Монах развернул котомку с вареными яйцами, зеленым луком, жареным мясом.
— Они не отравлены, но если пожелаете…
В первую минуту Аргир глядел, как святой отец, «подчиняясь насилию», за обе щеки уплетает его вчерашний обед и сегодняшний завтрак. Затем, доверившись увиденному, бросился наверстывать упущенное.
— Так откуда у тебя деньги, если ты говоришь, что отец Гервасий их забрал? — откусывая большой ломоть свежей лепешки, произнес Аргир.
— Он любезно дозволил мне обменять их у отца казначея.
— Вот же, — бывший начальник дворцовой стражи покачал головой, — правду говорят, что у того, кто мяса не ест, вместо головы вырастает репа! Это ж он для того сделал, чтоб ты его людей прямехонько ко мне привел.

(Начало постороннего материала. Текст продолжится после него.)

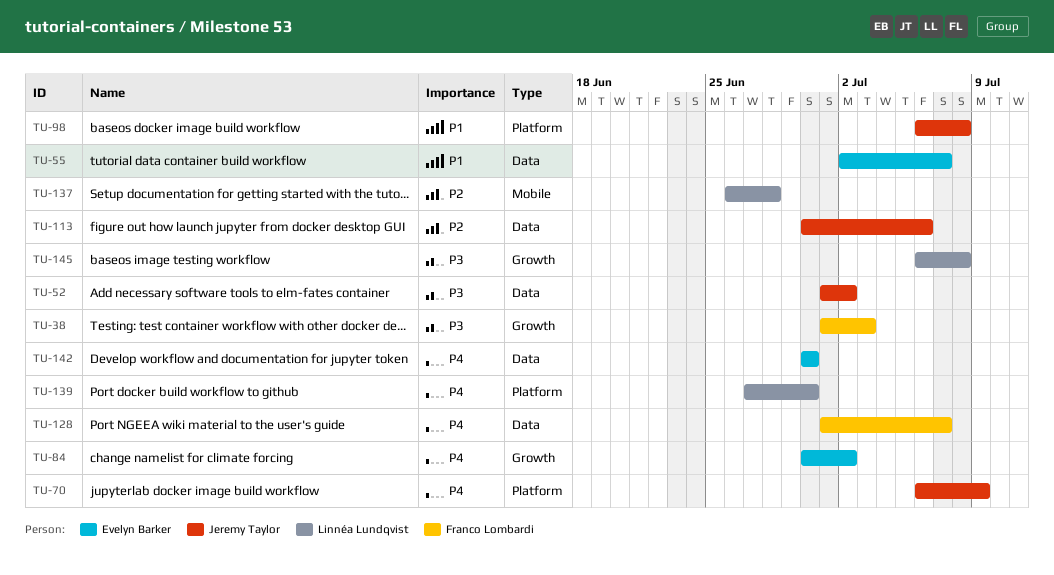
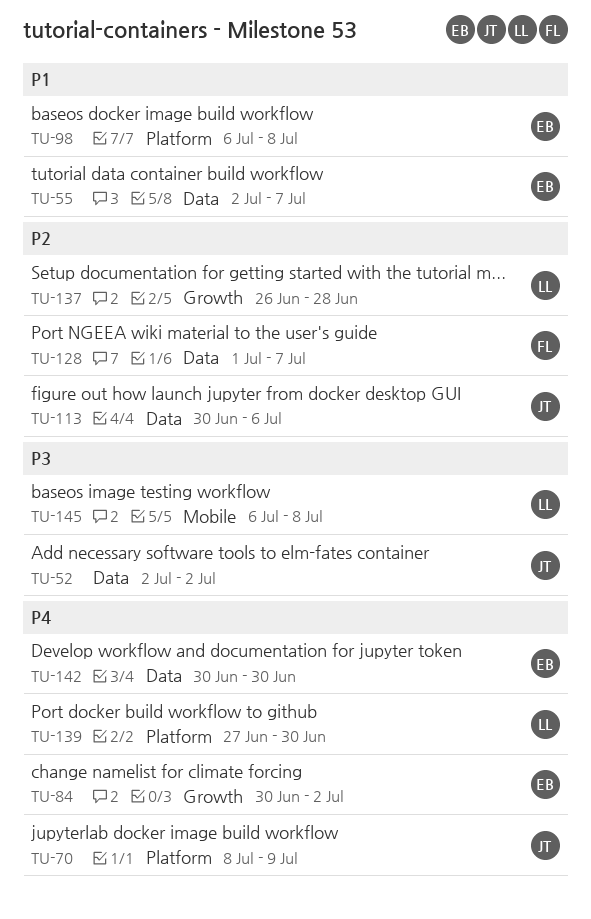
TU-38: present -> none
TU-52, start: Jul 1 -> Jul 2
TU-70, start: Jul 6 -> Jul 8
TU-98, owner: Jeremy Taylor -> Evelyn Barker
TU-128, priority: P4 -> P2
TU-137, label: Mobile -> Growth
TU-145, label: Growth -> Mobile

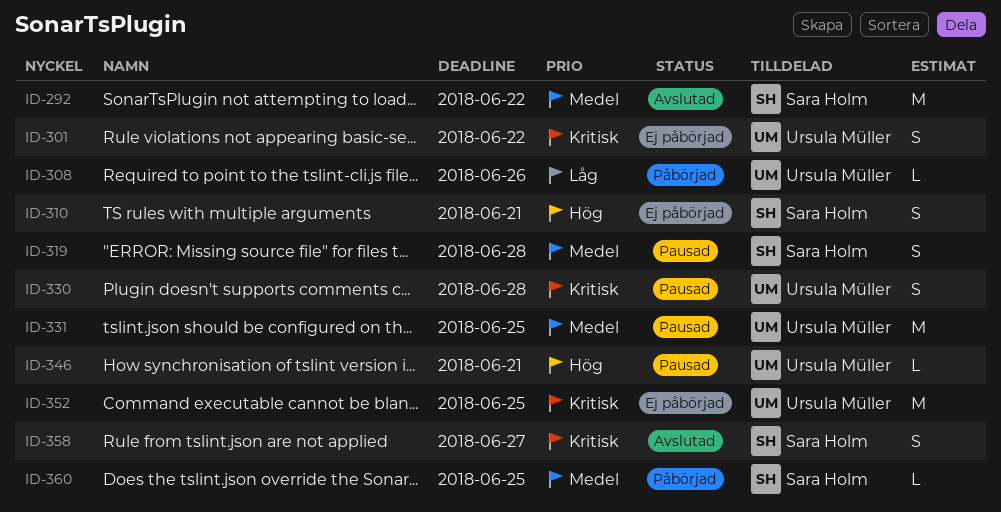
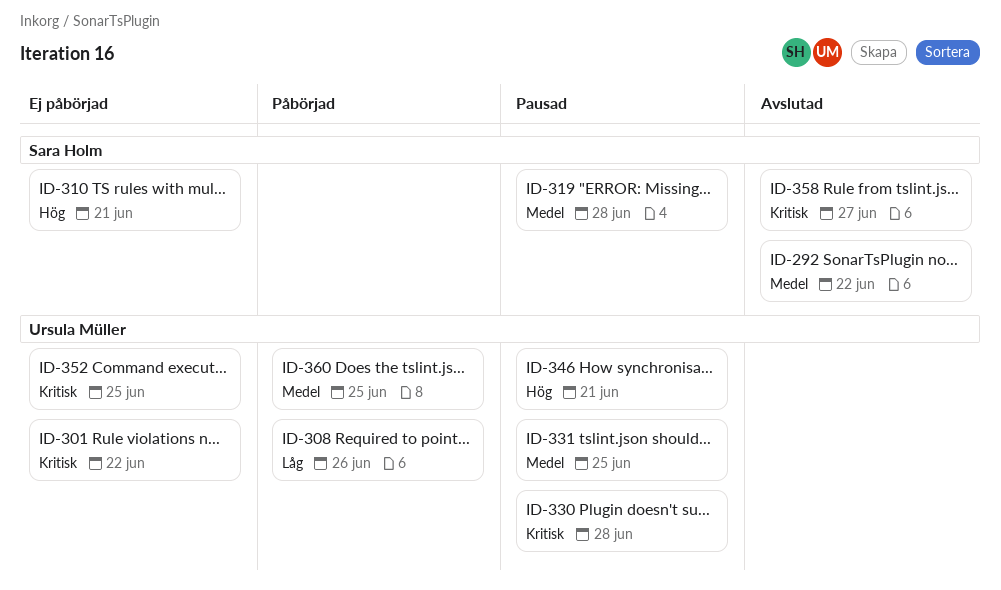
ID-360, owner: Sara Holm -> Ursula Müller

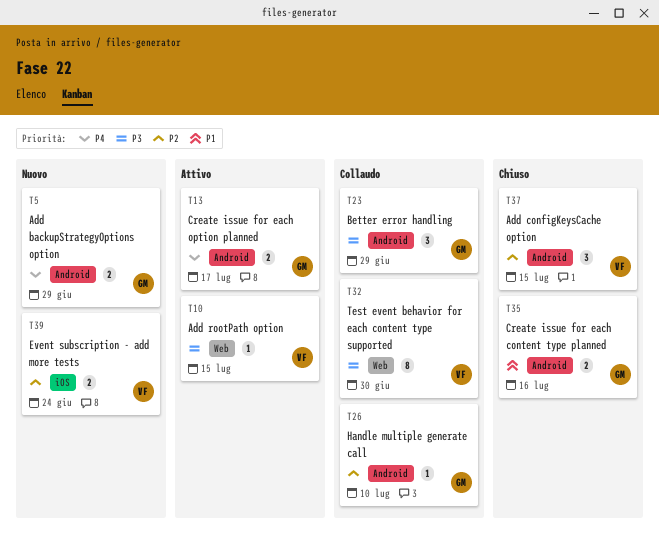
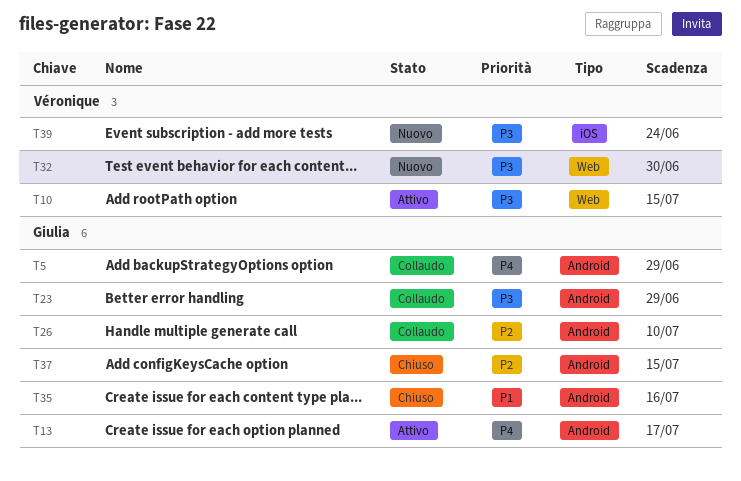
T5, status: Nuovo -> Collaudo
T32, status: Collaudo -> Nuovo
T37, owner: Véronique -> Giulia
T39, priority: P2 -> P3

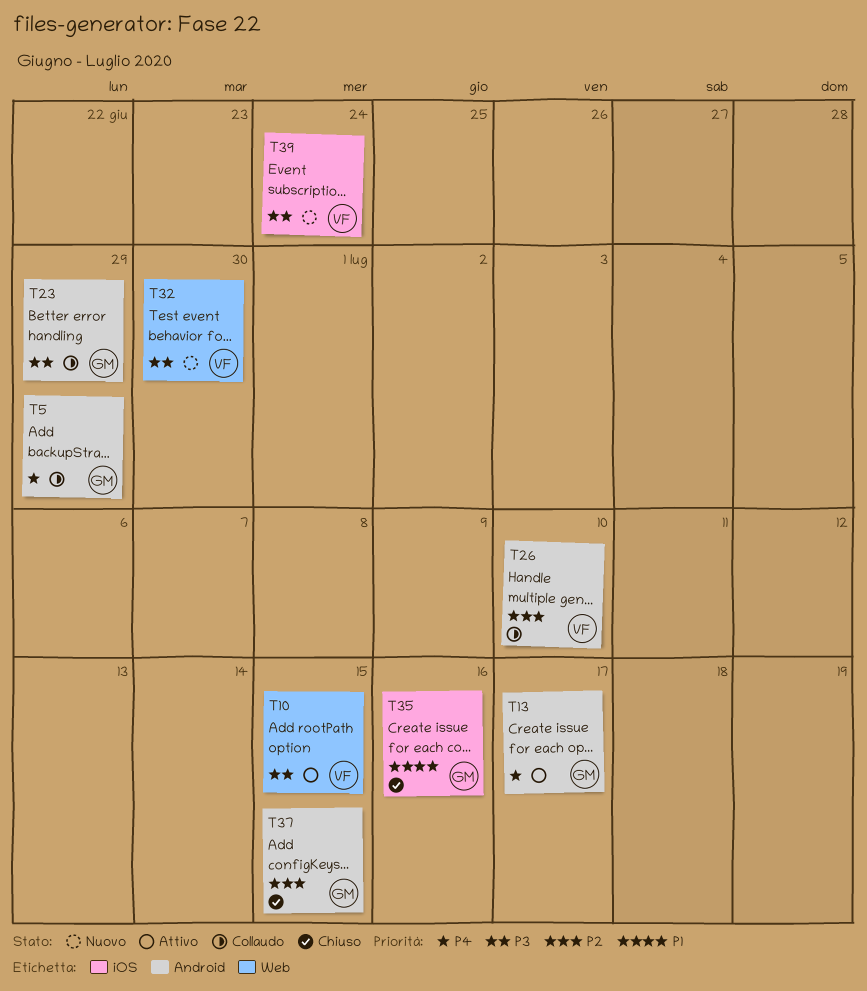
T26, owner: Giulia -> Véronique
T35, label: Android -> iOS

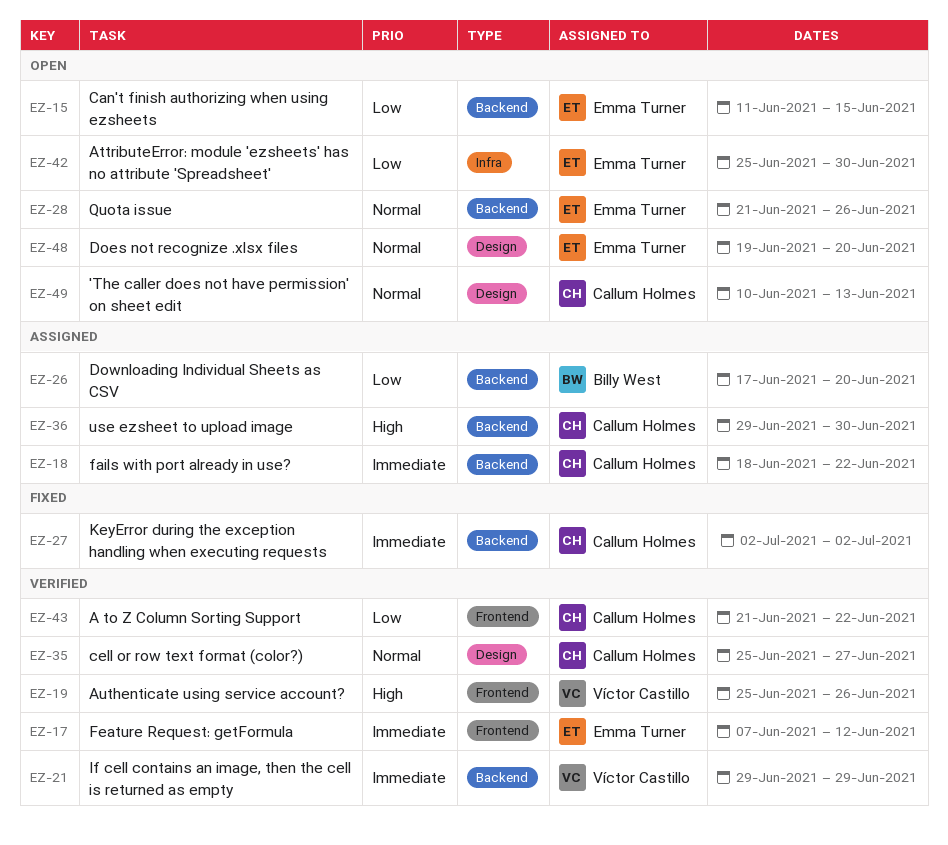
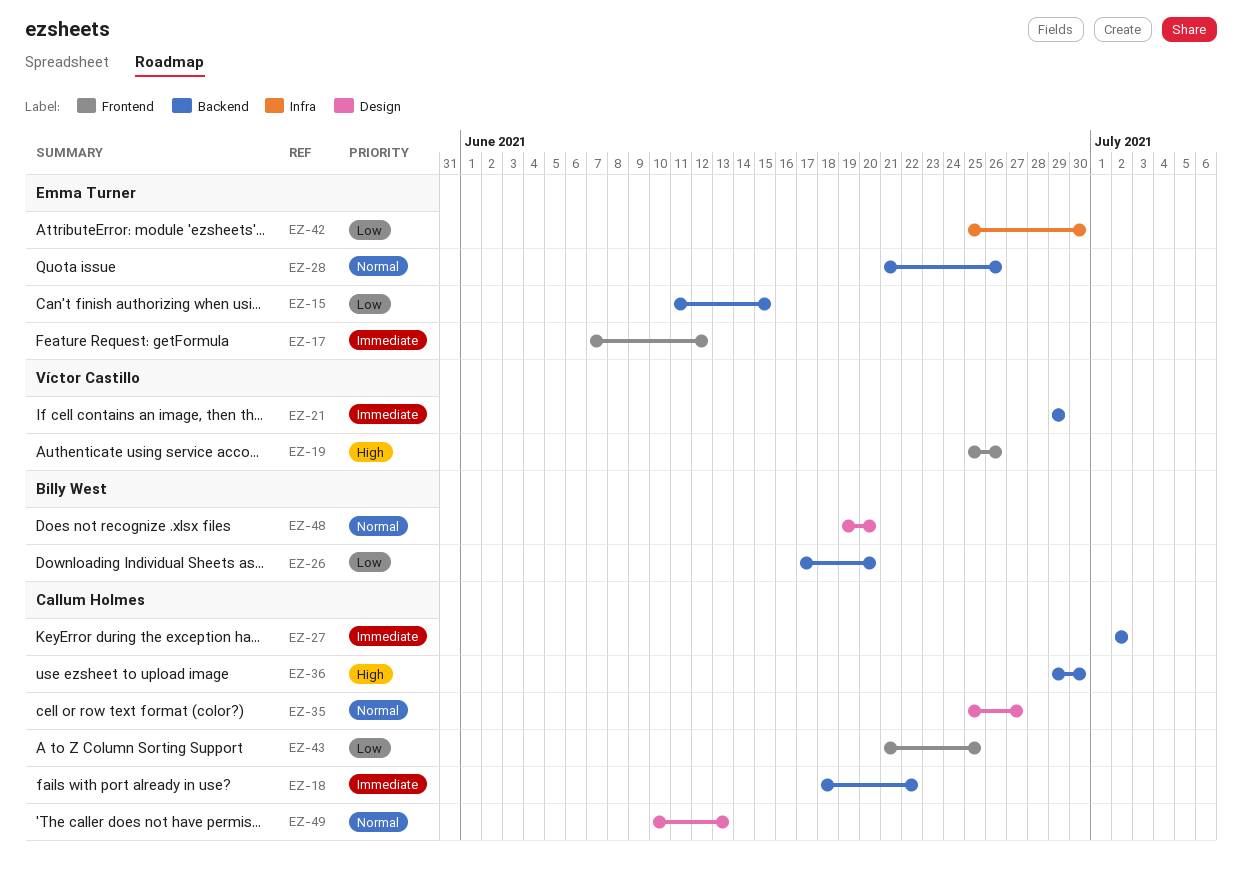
EZ-43, due: Jun 22 -> Jun 25
EZ-48, owner: Emma Turner -> Billy West

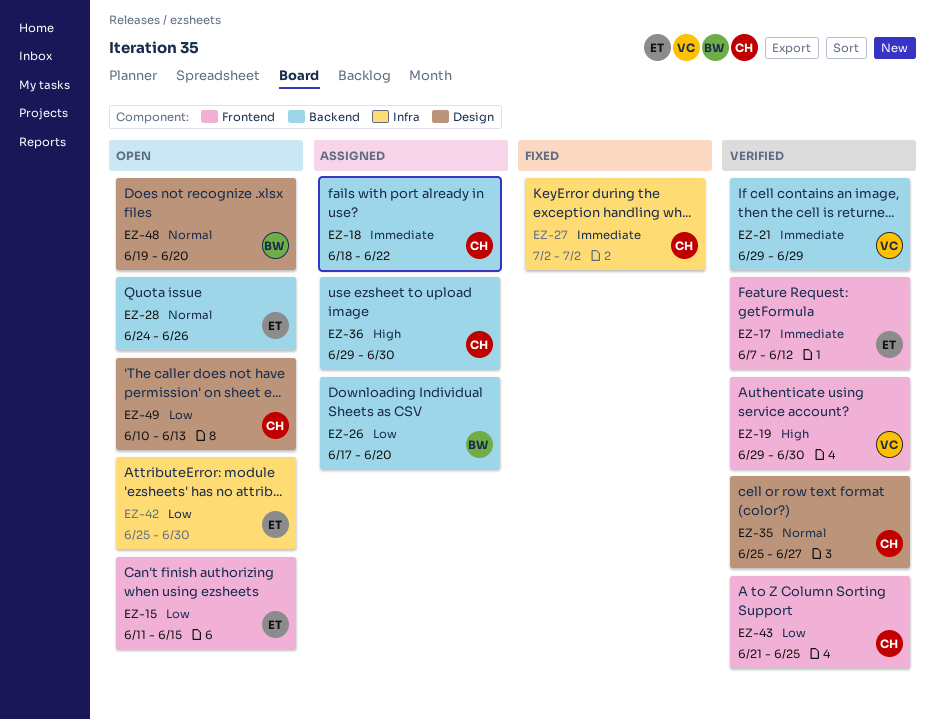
EZ-15, label: Backend -> Frontend
EZ-19, start: Jun 25 -> Jun 29
EZ-19, due: Jun 26 -> Jun 30
EZ-27, label: Backend -> Infra
EZ-28, start: Jun 21 -> Jun 24
EZ-49, priority: Normal -> Low

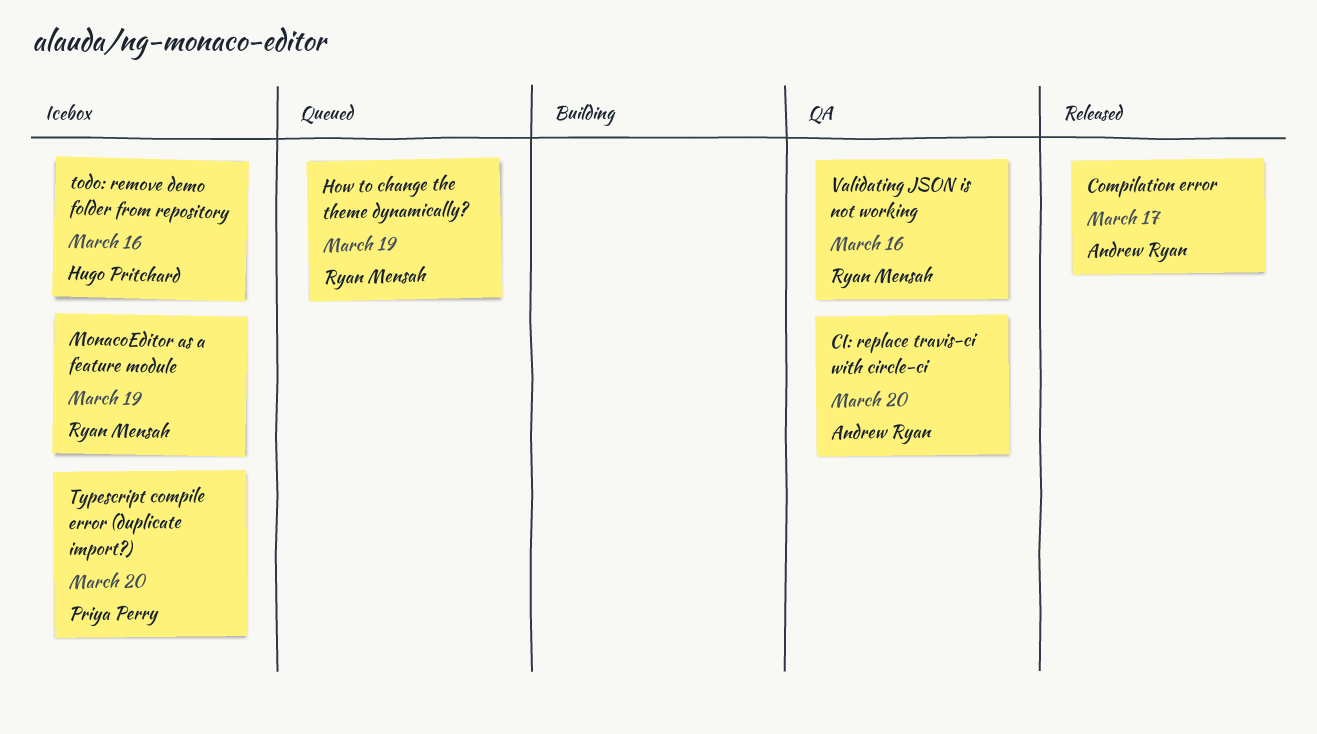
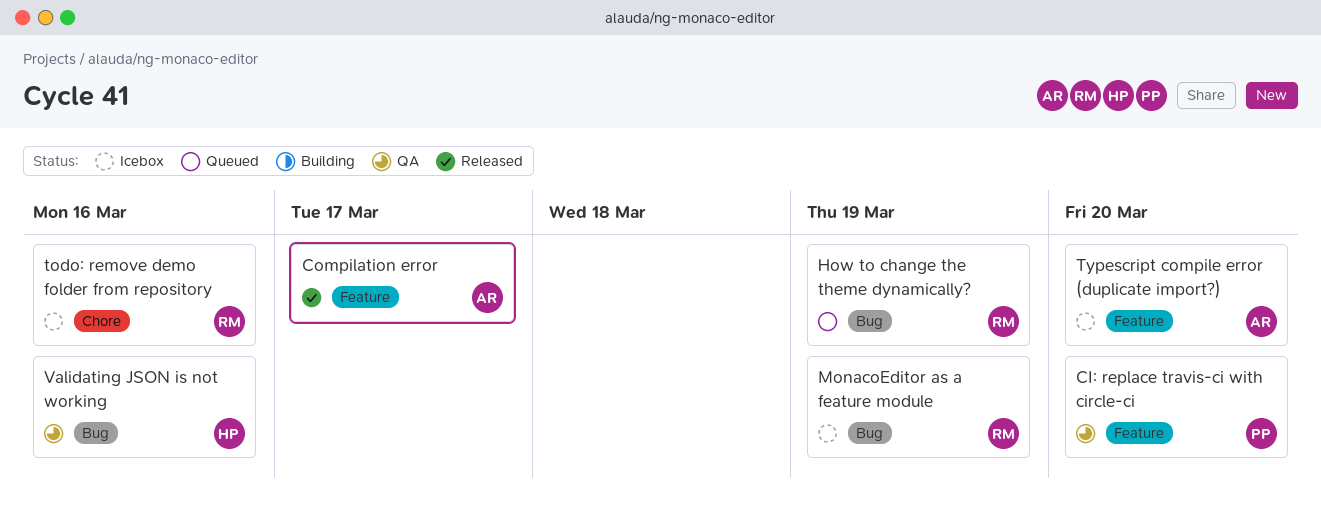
CI: replace travis-ci with circle-ci, owner: Andrew Ryan -> Priya Perry
todo: remove demo folder from repository, owner: Hugo Pritchard -> Ryan Mensah
Typescript compile error (duplicate import?), owner: Priya Perry -> Andrew Ryan
Validating JSON is not working, owner: Ryan Mensah -> Hugo Pritchard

А ты, дурак, и рад-радешенек.
Монах вздохнул:
— А что мне было делать, благородный господин?
— Ладно, живи пока. — Михаил Аргир отмахнулся, не желая более раздумывать над происшедшим и чувствуя, как приятно наполняется и тут же успокаивается бунтовавший желудок. — Расскажи лучше, что в городе слышно.
— Вчера, сказывают, побоище в торговых рядах произошло, — все еще недоверчиво глядя на подобревшего воителя, с опаской начал святой отец.
— Да? — кусая луковицу и заедая ее жареной телятиной, покачал головой Михаил Аргир. — Отчего же?
— Рассказывают, что сицилийца какого-то схватили, важную птицу, родич тамошнего короля. А люди того фрязина, стало быть, отбить его пытались.
— Вот как? И что ж, отбили?
— Не, — отрицательно покачал головой монах. — Схватили всех, как есть, да в подземелье кинули.
— Это славно.
— Да оно-то так, — согласился монашек, — вот только непонятица какая-то выходит. Вчера только их едва ли не целой схолой ловили, а нынче поутру, как севаста Никотея с посольством в Киев отправлялась, так и тот сицилиец, родич королевский, и все его люди как один с ней вдруг вместе отправились.
Михаил Аргир отложил недоеденное мясо.
— Севаста Никотея отправилась в Киев?
— Ну да, — кивнул богомаз.
— Ты в этом точно уверен?
— Да вот чуть свет, как ворота открылись, посольство и отбыло. Вот этими глазами сам видел. Ей-ей, как Бог свят! — Монах перекрестился.
— Севаста Никотея отбыла в Киев? — вновь с напором повторил Михаил Аргир. — Она не осталась в Херсонесе?
— Н-нет.
— Но ведь это же измена!
Никотея глядела вполглаза на разворачивающийся за оконцем уныло-однообразный степной пейзаж, отрешенно печалясь, что ближайшие недели придется все так же катить и катить в тряской повозке в далекий неведомый Киев. Быть может, конечно, дойдя до порогов Борисфена, можно пересесть на ладьи, но путь вверх по течению реки тоже не скор и утомителен, да к тому же не менее опасен.
Ей хотелось оказаться на месте прямо сейчас же, но такие диковинные происшествия возможны лишь особой на то милостью Господней. А Всевышний свершает чудеса по своей, ведомой лишь ему воле. Следя взглядом за парящими над степью беркутом, она, подобно древним жрецам, пыталась угадать грядущее по гордому полету этих курганных орлов.
Верная Мафраз, монотонно обмахивая скучающую хозяйку широким опахалом, рассказывала одну из многих сотен то ли притч, то ли сказок, хранившихся в ее памяти.
— Однажды баран спросил у пастушьей собаки, — мелодичным голосом нараспев выводила она, — «Ты пасешь меня, заботишься обо мне, бережешь меня от волков. Скажи, почему ты это делаешь? Потому ли, что я хорош собою, шерсть моя пышна, движения исполнены грации, а голос мелодичен?» «Нет», — ответил пес, оскаливая ужасные клыки. «Тогда, может быть, потому, что я силен и отважен? Крепки мои рога, остры копыта, и всегда готов я биться за первенство в стаде?» «Да нет же», — вновь оскалился пес. «Тогда, быть может, потому, что шерсть моя густа и шелковиста и мясо мое сладко, и я составляю богатство своего хозяина?» «И это не верно», — ответил ему грозный страж. «Неужели же ты стережешь меня потому, что такова воля Аллаха милосердного?» Пес восславил лаем имя Божье, но лишь помотал головой в ответ. «Но тогда почему же?» — в отчаянии спросил круторогий муж овечьего стада. «Потому, что ты — баран, а я — пес».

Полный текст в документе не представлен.